• REQUIRED TASK 1
In the SNR introduction, restate the paragraph beginning "In fisheries acoustic digital signal processing" as a short bulleted list that keeps its main facts.
• REQUIRED TASK 2
According to the SNR introduction, what is required to calculate Signal to Noise Ratio from frequency domain samples?
• REQUIRED TASK 3
Extend the SNR introduction by writing what comes after its final sentence.

Index Terms-HDL, Architecture, FPGAs, SNR, DSP.

# I. INTRODUCTION

In digital signal processing real time applications, the Signal to Noise Ratio (SNR) is a measure that

Grenze ID: 02.CSPC.2018.2.501 © Grenze Scientific Society, 2018 compares the level of a desired signal to the level of background noise. All the signals get corrupt during the process of their transmission, so SNR value measurement is very important. It plays vital role in plenty of DSP based real time systems such as speech processing, acoustics signal processing, EEG signal data analysis, Wireless communications, Radio receivers, Cellular phone communications, Voice Activity Detection (VAD) in speech auditory Brainstem responses and so on for assessing the signal quality level.

In fisheries acoustic digital signal processing, by using SNR values the thresholds are developed for measurement process and data quality assurance [6]. The noise performance and hence the SNR is most important in Radio receiver. In radio receivers, the overall SNR performance depends on the front end RF stage. In this noise introduced by first RF amplifier will be added to the noise of the second amplifier and so on. So, in these stages finding SNR is most important to proceed further.

Signal to Noise Ratio can be calculated with time domain samples and also with frequency domain samples. For frequency domain samples we require the FFT spectral samples of the noisy signal. It is found that Frequency domain SNR having certain advantages than time domain SNR and found to be obtaining almost equal values as time domain SNR [1]. Here we are presenting a SNR mechanism which is frequency domain SNR found to be efficient in Voice Activity Detection for Auditory Brainstem Responses of EEG [2,4], but this we can apply in any of the DSP systems. In this research we did implementation of Digital Hardware for this mechanism.

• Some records
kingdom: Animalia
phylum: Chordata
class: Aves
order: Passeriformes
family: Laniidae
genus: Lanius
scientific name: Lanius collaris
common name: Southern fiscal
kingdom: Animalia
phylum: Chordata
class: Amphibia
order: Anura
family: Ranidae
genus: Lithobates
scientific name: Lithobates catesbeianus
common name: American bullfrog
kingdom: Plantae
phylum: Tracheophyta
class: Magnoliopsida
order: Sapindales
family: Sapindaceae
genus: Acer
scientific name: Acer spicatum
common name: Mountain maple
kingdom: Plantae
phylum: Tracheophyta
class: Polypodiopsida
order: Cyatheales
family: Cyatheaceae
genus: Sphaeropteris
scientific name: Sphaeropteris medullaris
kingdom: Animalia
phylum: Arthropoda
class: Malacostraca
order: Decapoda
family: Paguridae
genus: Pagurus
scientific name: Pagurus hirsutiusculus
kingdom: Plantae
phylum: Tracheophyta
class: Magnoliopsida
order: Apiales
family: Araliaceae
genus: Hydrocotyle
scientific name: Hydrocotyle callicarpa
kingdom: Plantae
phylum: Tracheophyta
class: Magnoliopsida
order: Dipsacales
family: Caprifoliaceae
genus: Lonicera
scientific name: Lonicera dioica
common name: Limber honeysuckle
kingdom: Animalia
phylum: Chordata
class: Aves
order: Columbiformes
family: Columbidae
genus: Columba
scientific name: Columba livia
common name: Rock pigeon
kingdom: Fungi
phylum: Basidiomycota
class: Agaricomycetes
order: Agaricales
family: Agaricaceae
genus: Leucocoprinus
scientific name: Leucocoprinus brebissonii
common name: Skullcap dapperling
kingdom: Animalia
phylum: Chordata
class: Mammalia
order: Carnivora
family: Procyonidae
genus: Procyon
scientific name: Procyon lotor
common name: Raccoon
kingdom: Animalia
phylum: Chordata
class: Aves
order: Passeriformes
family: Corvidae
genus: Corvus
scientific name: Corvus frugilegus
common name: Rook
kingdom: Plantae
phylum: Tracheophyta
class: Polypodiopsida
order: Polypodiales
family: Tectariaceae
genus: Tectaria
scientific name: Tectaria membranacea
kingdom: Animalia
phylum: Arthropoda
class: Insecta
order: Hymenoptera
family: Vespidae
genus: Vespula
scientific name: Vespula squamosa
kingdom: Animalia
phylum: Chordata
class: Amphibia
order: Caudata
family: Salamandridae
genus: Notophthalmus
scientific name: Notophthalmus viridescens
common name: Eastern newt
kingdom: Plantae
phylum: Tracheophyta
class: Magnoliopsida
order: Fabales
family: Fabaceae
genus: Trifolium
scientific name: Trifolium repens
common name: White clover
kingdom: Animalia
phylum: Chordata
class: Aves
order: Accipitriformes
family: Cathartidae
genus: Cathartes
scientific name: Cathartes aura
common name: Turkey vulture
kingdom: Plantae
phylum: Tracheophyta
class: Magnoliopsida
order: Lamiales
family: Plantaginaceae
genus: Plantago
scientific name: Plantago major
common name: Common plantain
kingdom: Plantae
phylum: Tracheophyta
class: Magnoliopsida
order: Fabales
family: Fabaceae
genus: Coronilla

• EXERCISE RESPONSE 1
- In fisheries acoustic digital signal processing, SNR values are used to develop thresholds for the measurement process and data quality assurance.
- In a radio receiver, noise performance, and therefore SNR, is most important.
- A radio receiver's overall SNR performance depends on the front end RF stage.
- Noise from the first RF amplifier is added to the noise of the second amplifier, and so on.
- Finding SNR at these stages is therefore most important before proceeding further.

• EXERCISE RESPONSE 2
The FFT spectral samples of the noisy signal.

• EXERCISE RESPONSE 3
The first motivational causes of this hardware implementation are: (a) This Novel SNR mechanism was never implemented in hardware, and to our best knowledge our design is the first time hardware implementation; (b) Novel SNR's efficient performance; (c) To know its speed of operation to find whether it is compatible to ongoing technologies speeds, if compatible, to which ongoing technologies it is compatible (d) Due to SNR essential requirement in many applications and so on are some important motivating causes.

Due to these motivational reasons we have developed hardware for the current Frequency domain SNR mechanism under consideration, for 64 sampled signals. For this we developed two different types of architectures (a) sequential architectures (b) parallel architectures. To improve the speed we developed these parallel architectures. We have implemented on Xilinx Artix-7 FPGAs using Xilinx Vivado 2015.2 Design suite. We used Verilog HDL as the programming language. With sequential architectures we reached a maximum speed of 48.9 GHz, and with parallel architectures we reached a maximum speed of 311.2 GHz [5]. Both architectures are working at high GHz rates than the today's all real time DSP systems, FFT systems clock speeds and can be used in these dedicated systems, and also useful for the future technologies [5].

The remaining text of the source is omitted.